**TEXT SECTION:**
########

C.  The protective sweep was illegal.

22      “‘A protective sweep is a brief search of the premises, ordinarily occurring during an arrest, to ensure the safety of those on the scene.’”  State v. Horngren, 2000 WI App 177, ¶20, 238 Wis. 2d 347, 617 N.W.2d 508 (citation and emphasis omitted).  A protective sweep is justified “when the [law enforcement officer] possesses ‘a reasonable belief based on specific and articulable facts which, taken together with the rational inferences from those facts, reasonably warranted the officer in believing that the area swept harbored an individual posing a danger to the officer or others.’”  State v. Sanders, 2008 WI 85, ¶32, 311 Wis. 2d 257, 752 N.W.2d 713 (citation omitted).  See also Maryland v. Buie, 494 U.S. 325, 327 (1990).

23      As noted, the arrest of Cervantes was accomplished without the benefit of either probable cause or exigent circumstances.  In addition, no “‘specific and articulable facts’” were known to the police that would have led a reasonable officer to believe that Cervantes’ apartment contained an individual who posed a danger to the officers.  See Sanders, 311 Wis. 2d 257, ¶32 (citation omitted).  Further, if Cervantes had possessed the shotgun that brought the police to Cervantes’ door, once he was handcuffed the gun would not have been a danger to the police.  Consequently, we determine that the protective sweep was not warranted.

D.  The evidence obtained during the consensual search must be suppressed
     because the consent was not sufficiently attenuated from the taint of the
     unlawful arrest.

24      As noted, consent is a valid exception to the warrant requirement.  State v. Johnson, 177 Wis. 2d 224, 233, 501 N.W.2d 876 (Ct. App. 1993).  However, Cervantes contends that the consent he gave to search his apartment for guns was not sufficiently attenuated from the taint of his illegal arrest, seizure and entries.

25      Voluntary consent provides one such exception to the Fourth Amendment’s prohibition against warrantless searches.  See State v. Phillips, 218 Wis. 2d 180, 196, 577 N.W.2d 794 (1998).  When the defendant’s consent allegedly provides the justification for a warrantless entry and search, the State bears the burden of proving by clear and convincing evidence that the defendant voluntarily consented.  Id. at 197; see also Gautreaux v. State, 52 Wis. 2d 489, 492, 190 N.W.2d 542 (1971) (The State bears “the burden of proving by clear and positive evidence [that] the search was the result of a free, intelligent, unequivocal and specific consent without any duress or coercion, actual or implied.”).  “Whether consent was given and the scope of the consent are questions of fact that we will not overturn unless clearly erroneous.”  State v. Garcia, 195 Wis. 2d 68, 75, 535 N.W.2d 124 (Ct. App. 1995).  The legality of a search, including whether the defendant’s consent for a warrantless search is voluntary, however, are matters that we review de novo.  See Phillips, 218 Wis. 2d at 195.

########

Keypoint data for each instance:
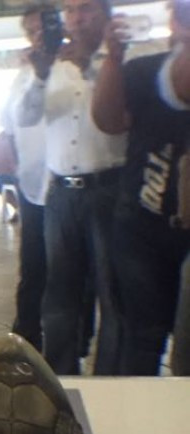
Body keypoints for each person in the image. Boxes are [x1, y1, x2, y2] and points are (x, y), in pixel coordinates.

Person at [19, 0, 126, 375]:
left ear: (105, 16)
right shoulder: (48, 67)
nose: (76, 19)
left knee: (113, 293)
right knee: (60, 295)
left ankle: (111, 381)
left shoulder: (121, 62)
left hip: (110, 189)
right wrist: (40, 74)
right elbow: (24, 117)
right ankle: (61, 379)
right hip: (62, 194)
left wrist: (100, 62)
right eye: (70, 10)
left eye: (86, 9)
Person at [91, 7, 190, 375]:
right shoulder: (143, 72)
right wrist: (112, 58)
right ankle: (134, 408)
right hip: (140, 226)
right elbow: (108, 121)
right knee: (142, 337)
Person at [0, 5, 54, 352]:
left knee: (71, 272)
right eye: (31, 31)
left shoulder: (73, 65)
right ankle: (25, 339)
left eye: (43, 29)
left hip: (67, 185)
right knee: (32, 267)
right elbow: (8, 120)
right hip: (32, 187)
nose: (38, 37)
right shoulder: (23, 76)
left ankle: (69, 342)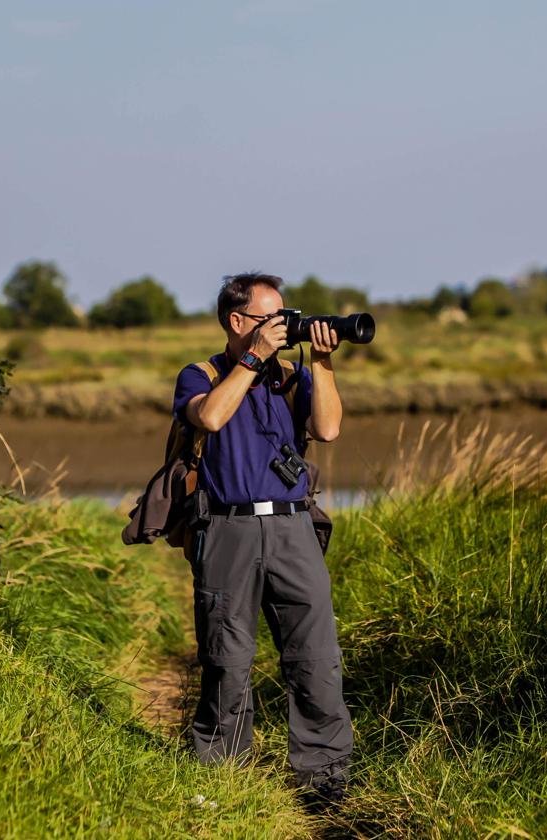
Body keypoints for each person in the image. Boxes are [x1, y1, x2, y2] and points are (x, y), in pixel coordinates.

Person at [171, 272, 354, 808]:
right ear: (237, 322)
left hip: (294, 527)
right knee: (227, 658)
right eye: (271, 319)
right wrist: (250, 361)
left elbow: (329, 430)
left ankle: (324, 781)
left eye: (285, 317)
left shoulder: (293, 376)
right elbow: (210, 416)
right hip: (228, 528)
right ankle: (221, 775)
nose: (283, 327)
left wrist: (322, 364)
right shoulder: (200, 373)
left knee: (317, 657)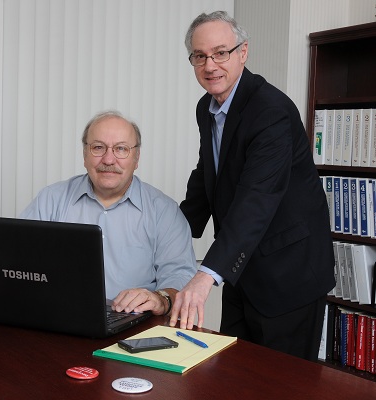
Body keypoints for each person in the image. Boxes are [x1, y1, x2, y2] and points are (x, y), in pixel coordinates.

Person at [169, 11, 335, 361]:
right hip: (242, 270)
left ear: (243, 52)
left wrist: (204, 278)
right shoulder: (207, 107)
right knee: (234, 376)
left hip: (289, 274)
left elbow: (257, 199)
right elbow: (207, 175)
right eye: (200, 56)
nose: (210, 65)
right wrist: (169, 233)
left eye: (220, 52)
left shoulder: (270, 110)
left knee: (282, 386)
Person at [20, 110, 197, 316]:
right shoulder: (50, 199)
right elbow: (18, 260)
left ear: (136, 157)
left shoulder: (165, 211)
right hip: (58, 317)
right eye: (98, 147)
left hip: (134, 325)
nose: (109, 159)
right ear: (84, 154)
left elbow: (180, 275)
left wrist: (161, 298)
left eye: (121, 149)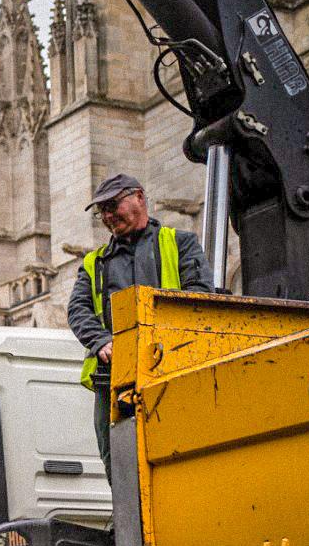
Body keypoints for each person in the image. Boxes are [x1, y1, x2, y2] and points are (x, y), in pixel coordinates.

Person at [67, 174, 213, 473]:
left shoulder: (179, 243)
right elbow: (77, 309)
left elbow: (199, 295)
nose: (107, 216)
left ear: (139, 197)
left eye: (112, 206)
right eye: (102, 210)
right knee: (120, 467)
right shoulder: (95, 262)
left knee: (177, 459)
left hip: (171, 370)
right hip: (114, 380)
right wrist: (100, 341)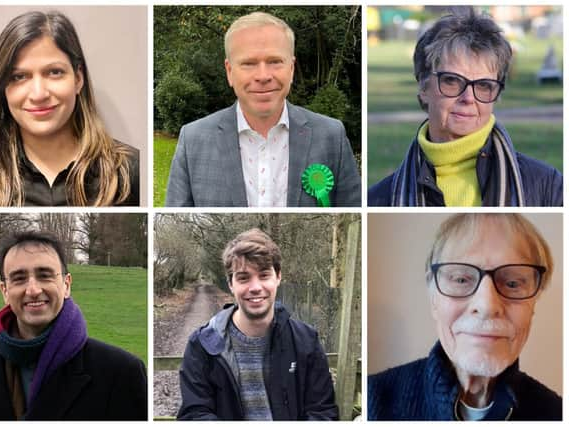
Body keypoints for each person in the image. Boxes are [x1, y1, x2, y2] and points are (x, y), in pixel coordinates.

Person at [368, 213, 562, 420]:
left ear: (534, 301)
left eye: (513, 283)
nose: (487, 306)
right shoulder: (375, 400)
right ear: (433, 297)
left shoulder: (555, 413)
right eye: (461, 279)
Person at [368, 8, 562, 206]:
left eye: (484, 85)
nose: (468, 97)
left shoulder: (547, 187)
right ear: (424, 87)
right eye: (452, 80)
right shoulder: (379, 199)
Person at [165, 12, 361, 207]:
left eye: (275, 62)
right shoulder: (193, 140)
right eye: (249, 64)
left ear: (291, 69)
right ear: (229, 71)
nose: (263, 75)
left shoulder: (331, 136)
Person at [0, 11, 139, 206]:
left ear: (78, 79)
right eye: (19, 76)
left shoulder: (127, 170)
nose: (38, 94)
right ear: (3, 87)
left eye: (54, 72)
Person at [0, 231, 147, 420]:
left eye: (44, 275)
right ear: (5, 291)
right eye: (19, 278)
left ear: (66, 285)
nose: (33, 290)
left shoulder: (121, 372)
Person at [178, 229, 338, 420]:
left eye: (263, 275)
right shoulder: (202, 345)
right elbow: (194, 415)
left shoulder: (306, 341)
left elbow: (323, 412)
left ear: (278, 277)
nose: (255, 288)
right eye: (244, 277)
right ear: (230, 283)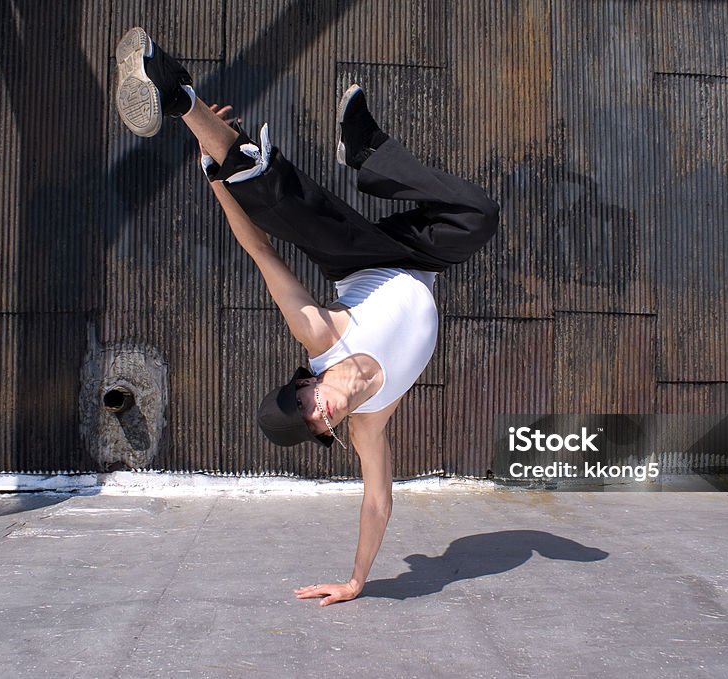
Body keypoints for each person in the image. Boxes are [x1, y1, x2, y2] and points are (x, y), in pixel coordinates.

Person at [114, 27, 499, 605]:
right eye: (317, 425)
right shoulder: (370, 421)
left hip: (362, 263)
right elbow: (377, 502)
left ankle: (176, 93)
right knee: (478, 214)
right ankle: (369, 156)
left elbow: (260, 252)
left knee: (278, 202)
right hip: (422, 264)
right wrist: (357, 580)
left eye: (307, 405)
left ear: (308, 382)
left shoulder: (320, 336)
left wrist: (215, 179)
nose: (321, 413)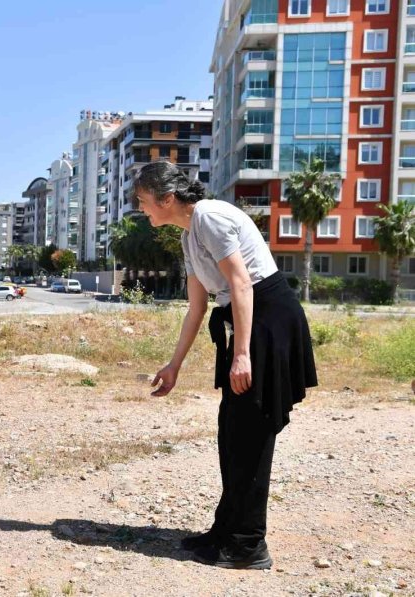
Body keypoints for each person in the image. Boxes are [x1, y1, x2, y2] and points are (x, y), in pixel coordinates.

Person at [134, 161, 317, 570]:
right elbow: (197, 306)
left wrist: (242, 354)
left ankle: (249, 546)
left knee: (252, 434)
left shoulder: (211, 217)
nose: (142, 210)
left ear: (167, 199)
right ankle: (227, 531)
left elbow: (241, 284)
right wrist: (173, 365)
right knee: (233, 432)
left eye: (145, 202)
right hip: (246, 321)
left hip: (267, 320)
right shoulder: (188, 236)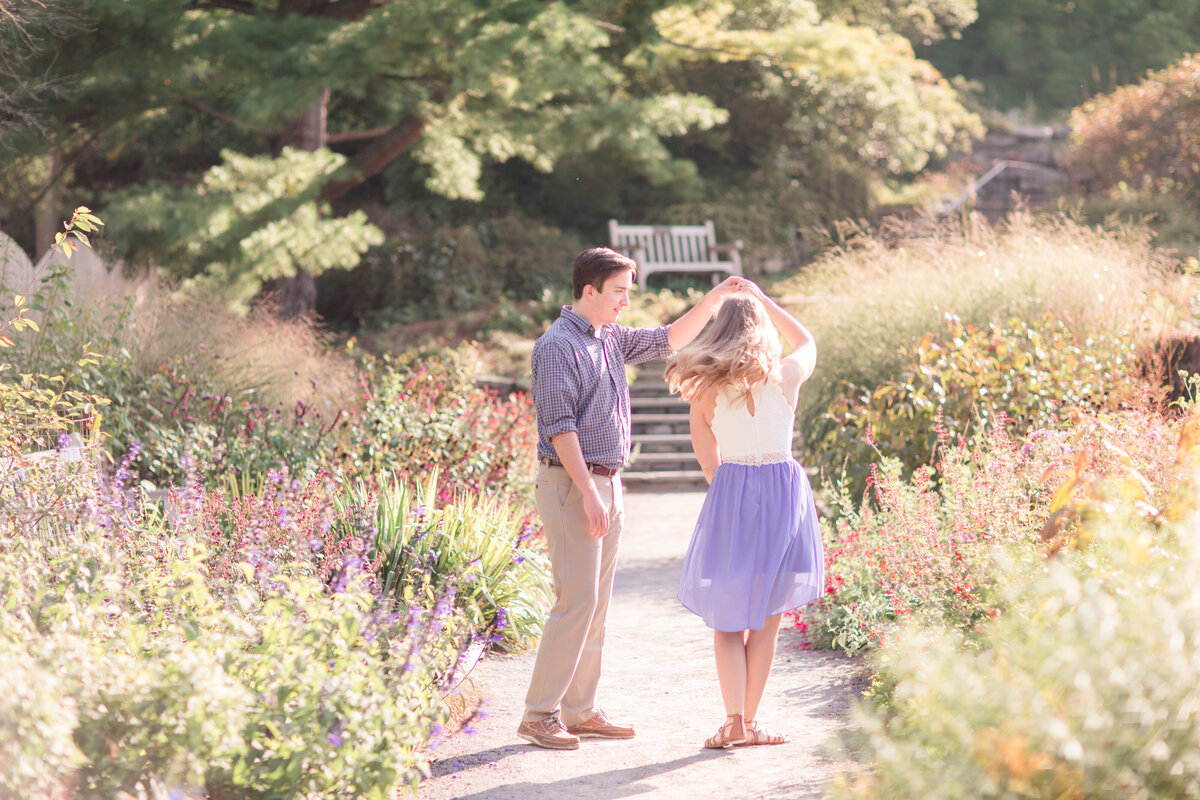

########

**EXERCISE OBJECTIVE:** Continue the court opinion on the protective sweep and consent search, picking up after its last sentence. These records have no connection to the court opinion.

**RESULT OF THIS TASK:**
26      Where “consent to search is obtained after a Fourth Amendment violation, evidence seized as a result of that search must be suppressed as ‘fruit of the poisonous tree’ unless the State can show a sufficient break in the causal chain between the illegality and the seizure of evidence.”  Id. at 204 (citing Wong Sun v. United States, 371 U.S. 471, 487‑88 (1963), and Brown v. Illinois, 422 U.S. 590, 602 (1975)).

27      We have concluded that the police did not have probable cause or exigent circumstances to arrest Cervantes.  We also have concluded that the protective sweep by the police was unlawful.  Thus, we must determine if  the consent given by Cervantes is sufficiently attenuated from the taint of the earlier police actions to have purged the taint.  In State v. Richter, 2000 WI 58, ¶45, 235 Wis. 2d 524, 612 N.W.2d 29, our supreme court set forth the following three factors in deciding the issue:  “the temporal proximity of the official misconduct and seizure of the evidence”; “the presence of intervening circumstances”; and “the purpose and flagrancy of the official misconduct.”  See also Brown, 422 U.S. at 603-04.  After applying these three factors, we are satisfied that sufficient attenuation did not occur.

28      First, in addressing the temporal proximity of the illegal activity and the consent, we note that Cervantes’ consent to search was given almost immediately following the illegal seizure, arrest and protective sweep.  Proof of this is the testimony of one of the officers that only five minutes elapsed from the time of the knock on Cervantes’ door to the time of Cervantes giving his consent to search.  Thus, this factor favors no attenuation.  See Richter, 235 Wis. 2d 524, ¶45.

29      As to the presence of intervening circumstances, the record supports the fact that after the completion of the protective search, nothing occurred except Cervantes’ being brought into the kitchen, still handcuffed, and, in the presence of five officers, being asked for consent to search.  No explanation was given to Cervantes about his options; he was only told that police were investigating a complaint that he was walking around the building with a shotgun.  He was asked if he had any firearms, and when he stated he did not, the police asked him for his consent to search.  Because there were no significant intervening circumstances, and thus no break between the illegalities and the seizure of evidence, this factor also favors a finding of no attenuation.  See id. 

30      Finally, the last factor to be determined is the purpose and flagrancy of the misconduct.  See id.  While there is no doubt that the officers believed their actions were appropriate, as we have seen, the seizure and arrest of Cervantes upon his opening his door, failing to immediately answer a question and taking a step backward, was not reasonable.  This situation was further aggravated when the police swept his apartment after he was arrested.  Consequently, the police violated Cervantes’ constitutional rights more than once.  He was illegally seized and arrested, and the police unlawfully entered his apartment twice.  Thus, because of the number of illegalities, this factor does not support attenuation either.  See id.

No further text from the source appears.